Early in the crisis, Dr. Golden and her team found that the COVID-19 stay-at-home orders affected patients in disparate ways. “Those who were used to being physically active and eating healthily didn’t have access to gyms or grocery stores, so their blood sugars often rose,” she explains. “Conversely, patients who’d previously been eating out a lot and getting insufficient exercise—often due to work demands—were cooking their own meals and finding more time for physical activity. That group typically experienced improvements in diabetes control.”
An added challenge for many patients with diabetes has been the emotional turmoil associated with the pandemic. Anxiety can raise glucose levels—an effect exacerbated by common responses such as overeating or insomnia. Patients may also respond to stress by eating less or becoming overly aggressive with their insulin dosing, leading to episodes of hypoglycemia.
“For the population as a whole,” Dr. Golden observes, “one of the greatest stressors during the pandemic has been dealing with the unknown. We’ve found that patients benefit from focusing on what they can control, including their own role in staying healthy. It’s empowering for them to understand that regulating their blood sugars not only mitigates their diabetes, but also puts them in a better position if they do become infected with the coronavirus.”
Keeping Patients Connected to Care
Video visits enhance the ability of NYU Langone’s diabetes team—including endocrinologists, nurse practitioners, diabetes educators, and nutritionists—to provide support that fits patients’ evolving needs. “If people need a new exercise routine, we’ll send links to workout videos tailored to their age and fitness level,” Dr. Golden says. “We talk to them about yoga, meditation, and other stress-relieving techniques, and help them find resources online. If they have unmet mental health needs, we try to arrange treatment for those issues as well.”
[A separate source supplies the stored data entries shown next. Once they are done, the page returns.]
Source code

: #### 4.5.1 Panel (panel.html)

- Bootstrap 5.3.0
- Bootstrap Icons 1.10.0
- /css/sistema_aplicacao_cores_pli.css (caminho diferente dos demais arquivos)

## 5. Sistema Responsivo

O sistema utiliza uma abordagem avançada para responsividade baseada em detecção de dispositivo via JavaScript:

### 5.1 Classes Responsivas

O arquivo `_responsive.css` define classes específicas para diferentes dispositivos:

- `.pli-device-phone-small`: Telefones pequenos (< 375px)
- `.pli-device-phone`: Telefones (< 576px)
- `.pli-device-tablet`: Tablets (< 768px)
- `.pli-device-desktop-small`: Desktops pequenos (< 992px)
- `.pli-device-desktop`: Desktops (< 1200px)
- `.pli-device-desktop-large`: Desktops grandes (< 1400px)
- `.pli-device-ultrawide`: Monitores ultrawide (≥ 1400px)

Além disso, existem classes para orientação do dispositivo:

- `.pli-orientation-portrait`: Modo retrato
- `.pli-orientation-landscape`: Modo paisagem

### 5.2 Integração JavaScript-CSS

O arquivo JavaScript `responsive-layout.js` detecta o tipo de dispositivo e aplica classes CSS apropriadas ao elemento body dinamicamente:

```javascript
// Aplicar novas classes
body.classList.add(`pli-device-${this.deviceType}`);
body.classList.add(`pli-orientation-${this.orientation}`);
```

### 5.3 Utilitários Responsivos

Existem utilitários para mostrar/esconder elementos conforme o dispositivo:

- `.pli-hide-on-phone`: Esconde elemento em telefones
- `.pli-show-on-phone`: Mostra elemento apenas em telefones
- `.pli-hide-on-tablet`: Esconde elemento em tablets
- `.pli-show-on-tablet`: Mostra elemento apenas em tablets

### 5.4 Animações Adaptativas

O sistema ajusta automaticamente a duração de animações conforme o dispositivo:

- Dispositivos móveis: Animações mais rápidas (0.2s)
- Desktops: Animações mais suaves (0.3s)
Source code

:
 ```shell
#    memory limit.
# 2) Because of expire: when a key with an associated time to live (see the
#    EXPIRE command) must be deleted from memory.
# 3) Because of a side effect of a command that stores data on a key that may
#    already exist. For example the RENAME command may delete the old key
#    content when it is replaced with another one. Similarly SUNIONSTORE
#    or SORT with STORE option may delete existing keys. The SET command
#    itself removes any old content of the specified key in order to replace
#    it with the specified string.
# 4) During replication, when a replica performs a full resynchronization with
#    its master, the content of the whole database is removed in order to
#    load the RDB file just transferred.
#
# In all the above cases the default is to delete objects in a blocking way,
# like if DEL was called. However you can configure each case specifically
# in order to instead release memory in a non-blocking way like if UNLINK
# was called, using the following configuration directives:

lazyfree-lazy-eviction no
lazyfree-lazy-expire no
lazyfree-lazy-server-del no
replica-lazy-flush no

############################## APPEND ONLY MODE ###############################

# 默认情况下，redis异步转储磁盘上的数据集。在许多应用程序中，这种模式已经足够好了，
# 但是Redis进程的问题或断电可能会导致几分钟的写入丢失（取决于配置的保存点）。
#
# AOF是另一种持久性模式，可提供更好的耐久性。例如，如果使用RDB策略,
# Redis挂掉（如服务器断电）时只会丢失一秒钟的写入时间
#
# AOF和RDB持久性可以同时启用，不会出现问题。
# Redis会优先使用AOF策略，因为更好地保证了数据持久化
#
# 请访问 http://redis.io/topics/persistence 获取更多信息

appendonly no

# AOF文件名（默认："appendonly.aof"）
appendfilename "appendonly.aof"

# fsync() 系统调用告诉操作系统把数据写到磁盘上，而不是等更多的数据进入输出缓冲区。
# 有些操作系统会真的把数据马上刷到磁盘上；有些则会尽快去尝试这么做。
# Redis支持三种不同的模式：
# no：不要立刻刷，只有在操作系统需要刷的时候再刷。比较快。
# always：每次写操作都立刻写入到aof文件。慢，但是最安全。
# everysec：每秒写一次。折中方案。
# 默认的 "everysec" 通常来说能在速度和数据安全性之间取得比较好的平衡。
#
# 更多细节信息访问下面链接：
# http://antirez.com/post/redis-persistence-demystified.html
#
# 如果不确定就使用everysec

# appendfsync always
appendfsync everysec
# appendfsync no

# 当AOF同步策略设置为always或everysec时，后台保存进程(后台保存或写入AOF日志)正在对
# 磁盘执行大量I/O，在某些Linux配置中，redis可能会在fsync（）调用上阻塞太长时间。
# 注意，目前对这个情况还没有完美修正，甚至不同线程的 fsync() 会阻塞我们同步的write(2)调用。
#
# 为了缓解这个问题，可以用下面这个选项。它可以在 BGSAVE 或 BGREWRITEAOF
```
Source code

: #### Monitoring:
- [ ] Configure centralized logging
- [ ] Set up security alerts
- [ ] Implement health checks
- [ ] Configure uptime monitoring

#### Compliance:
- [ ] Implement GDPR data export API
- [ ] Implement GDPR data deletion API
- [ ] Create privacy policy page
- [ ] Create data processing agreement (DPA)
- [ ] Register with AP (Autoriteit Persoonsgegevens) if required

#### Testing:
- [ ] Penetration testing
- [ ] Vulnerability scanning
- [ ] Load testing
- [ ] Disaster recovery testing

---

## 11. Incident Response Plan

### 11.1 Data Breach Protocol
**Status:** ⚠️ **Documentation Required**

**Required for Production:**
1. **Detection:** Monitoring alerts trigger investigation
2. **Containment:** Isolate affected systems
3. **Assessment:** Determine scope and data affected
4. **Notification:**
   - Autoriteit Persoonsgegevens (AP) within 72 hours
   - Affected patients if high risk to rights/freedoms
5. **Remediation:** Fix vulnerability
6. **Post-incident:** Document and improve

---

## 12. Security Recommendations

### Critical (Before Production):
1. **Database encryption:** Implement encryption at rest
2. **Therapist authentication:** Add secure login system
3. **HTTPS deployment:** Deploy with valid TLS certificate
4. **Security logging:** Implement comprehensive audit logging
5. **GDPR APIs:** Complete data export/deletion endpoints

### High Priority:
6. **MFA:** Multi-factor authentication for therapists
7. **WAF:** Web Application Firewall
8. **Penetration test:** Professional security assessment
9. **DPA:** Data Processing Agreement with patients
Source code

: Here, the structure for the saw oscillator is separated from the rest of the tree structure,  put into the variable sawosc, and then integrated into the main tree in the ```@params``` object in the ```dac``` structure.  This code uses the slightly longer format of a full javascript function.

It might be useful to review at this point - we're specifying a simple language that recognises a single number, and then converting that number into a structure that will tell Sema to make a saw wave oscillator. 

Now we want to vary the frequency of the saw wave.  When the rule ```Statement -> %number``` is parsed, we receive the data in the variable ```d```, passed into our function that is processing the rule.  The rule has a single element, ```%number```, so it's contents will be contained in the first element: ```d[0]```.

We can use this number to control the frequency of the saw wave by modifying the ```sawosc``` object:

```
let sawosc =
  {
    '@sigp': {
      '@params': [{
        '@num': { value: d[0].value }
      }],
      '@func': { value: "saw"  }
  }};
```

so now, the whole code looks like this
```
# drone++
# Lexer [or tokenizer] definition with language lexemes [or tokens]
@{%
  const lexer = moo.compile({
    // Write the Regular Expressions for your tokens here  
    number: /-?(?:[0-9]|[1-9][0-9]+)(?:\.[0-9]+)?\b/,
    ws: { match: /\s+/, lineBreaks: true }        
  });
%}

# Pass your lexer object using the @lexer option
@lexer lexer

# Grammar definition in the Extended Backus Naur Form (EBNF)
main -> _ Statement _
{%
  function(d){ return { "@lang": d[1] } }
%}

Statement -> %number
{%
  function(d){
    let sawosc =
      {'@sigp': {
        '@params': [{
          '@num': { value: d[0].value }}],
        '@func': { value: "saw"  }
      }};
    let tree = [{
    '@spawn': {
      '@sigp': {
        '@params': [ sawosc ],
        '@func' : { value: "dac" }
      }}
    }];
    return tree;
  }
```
Another challenge facing numerous patients has been access to medications. Some have left the city for areas less affected by the pandemic, only to find their prescriptions are not accepted by local pharmacies; clinicians at NYU Langone have intervened successfully in such cases. Other patients have lost their jobs—along with their health insurance—due to the economic downturn. In such instances, Dr. Golden says, “we often prescribe alternative medications, such as older drugs or generics, that are more affordable. Our view is that the medications a patient can get are always better than the ones that are out of their reach.”
Carrying COVID-19’s Lessons Forward
Now that the pandemic is receding in New York City, the Center for Diabetes and Metabolic Health has begun to welcome more patients back for in-person visits (while maintaining stringent precautions to avoid contagion). Still, video visits will likely remain a popular option at the practice even after the epidemiological threat is eliminated.
Nor is this change the only potentially positive impact of COVID-19 for future diabetes management. “The pandemic has shone a spotlight on the things that were or weren’t working for people previously,” Dr. Golden observes. “I encourage all my patients to think about what they’ve learned from this experience. Maybe patients can bring dinner with them when they go back to the office, so they won’t have to eat restaurant meals when they work late. Maybe they can find a way to add exercise back into their schedule. We want every person we care for to take something positive from this crisis, and use it to improve things when we return to whatever the new normal is going to be.”